Saturday, May 1, 2010

Indigenisation deadline deferred indefinitely

To the best of my knowledge, the following extract from The Standard has not yet been contradicted,. Whether we can safely accept the statements this time has yet to be seen, but the pressures to bring about the indefinite deferral were strong enough to make this move highly probable. But we must be careful not to get too caught up in wishful thinking!

If it is contradicted, as happened last time, I will make sure I keep you informed!

Kindest regards,

John Robertson

Indigenisation deadline deferred indefinitely

Saturday, 17 April 2010

CABINET on Tuesday postponed indefinitely an April 15 deadline for foreign companies to submit plans to cede 51% of their shareholding to locals pending consultations on 10 key principles that will see an overhaul of the controversial empowerment regulations.

Sources revealed last week that despite political posturing by President Robert Mugabe and Indigenisation Minister Saviour Kasukuwere, cabinet was unanimous that the regulations that seek to operationalise the 2007 Indigenisation and Economic Empowerment Act cannot be passed in the form proposed by Zanu PF.

"The cabinet position is that the deadline of 45 days from March 1 for companies to provide their indigenisation plans has been set aside pending finalisation of consultations around 10 principles that are central to the empowerment exercise," said Gorden Moyo, the Minister of State in the Prime Minister's Office.

The Standard understands some of the principles that are being reviewed include the hotly contested requirement that companies must cede 51% of their shareholding to locals. The new proposals would see companies selling shares at market value and the prescribed asset value of US$500 000 would include both liabilities and assets.

Companies listed on the Zimbabwe Stock Exchange and new investors may also be exempted from the regulations. Instead of being forced to comply with the law within five years, companies may be given up to 15 years, the new proposals have shown.

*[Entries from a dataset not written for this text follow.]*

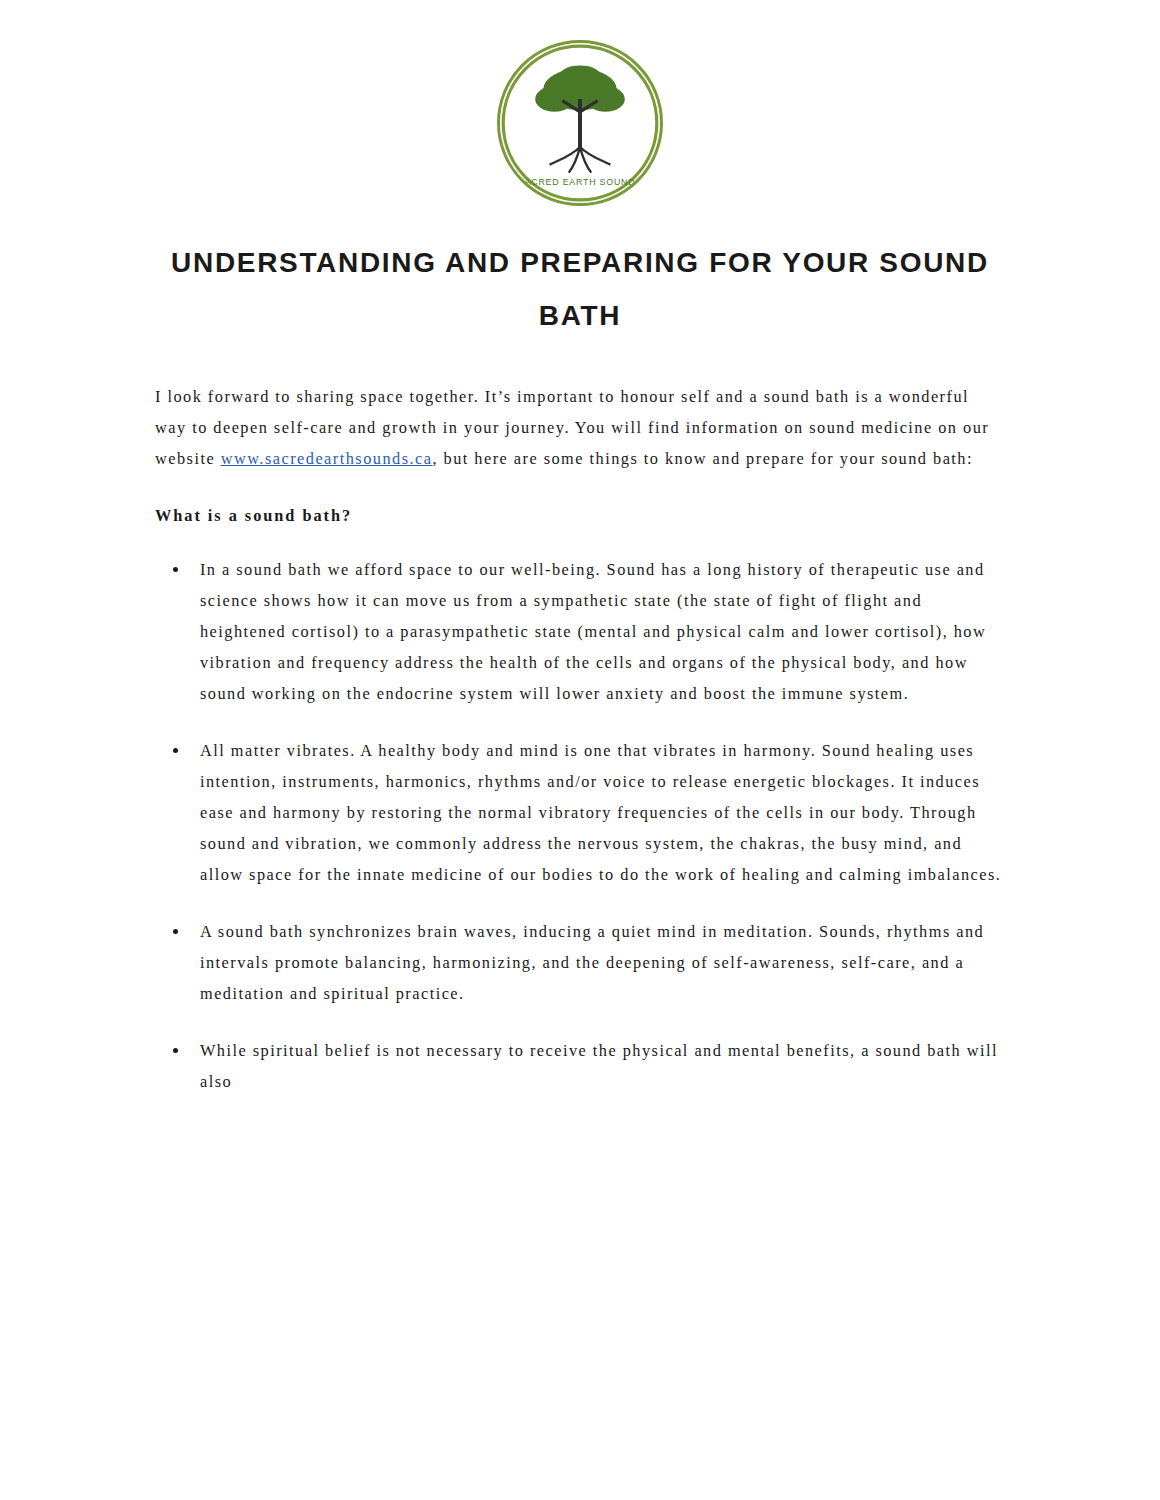SACRED EARTH SOUNDS
Understanding and Preparing for Your Sound Bath
I look forward to sharing space together. It’s important to honour self and a sound bath is a wonderful way to deepen self-care and growth in your journey. You will find information on sound medicine on our website www.sacredearthsounds.ca, but here are some things to know and prepare for your sound bath:
What is a sound bath?
In a sound bath we afford space to our well-being. Sound has a long history of therapeutic use and science shows how it can move us from a sympathetic state (the state of fight of flight and heightened cortisol) to a parasympathetic state (mental and physical calm and lower cortisol), how vibration and frequency address the health of the cells and organs of the physical body, and how sound working on the endocrine system will lower anxiety and boost the immune system.
All matter vibrates. A healthy body and mind is one that vibrates in harmony. Sound healing uses intention, instruments, harmonics, rhythms and/or voice to release energetic blockages. It induces ease and harmony by restoring the normal vibratory frequencies of the cells in our body. Through sound and vibration, we commonly address the nervous system, the chakras, the busy mind, and allow space for the innate medicine of our bodies to do the work of healing and calming imbalances.
A sound bath synchronizes brain waves, inducing a quiet mind in meditation. Sounds, rhythms and intervals promote balancing, harmonizing, and the deepening of self-awareness, self-care, and a meditation and spiritual practice.
While spiritual belief is not necessary to receive the physical and mental benefits, a sound bath will also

Government will also no longer impose a blanket threshold on the number of shares to be ceded as each sector would be allowed to come up with its own proposals. An indigenisation compliance board will also be set up to assess and approve localisation plans by companies to allay fears that the empowerment process would be abused by the responsible minister to benefit cronies.

Sectoral boards for each sector such as mining, industry and retail would be set to deal with issues at micro level. Firms that have also invested heavily on community development projects may also be excluded from the process. "We have all accepted that there should be indigenisation but it must be broad based," Moyo said.

"The only objections were that the regulations should not be implemented in the formula they were proposed." In public, Mugabe and Kasukuwere have maintained that there is no going back on the regulations. However, the law has scared investors and dampened interest in the ZSE.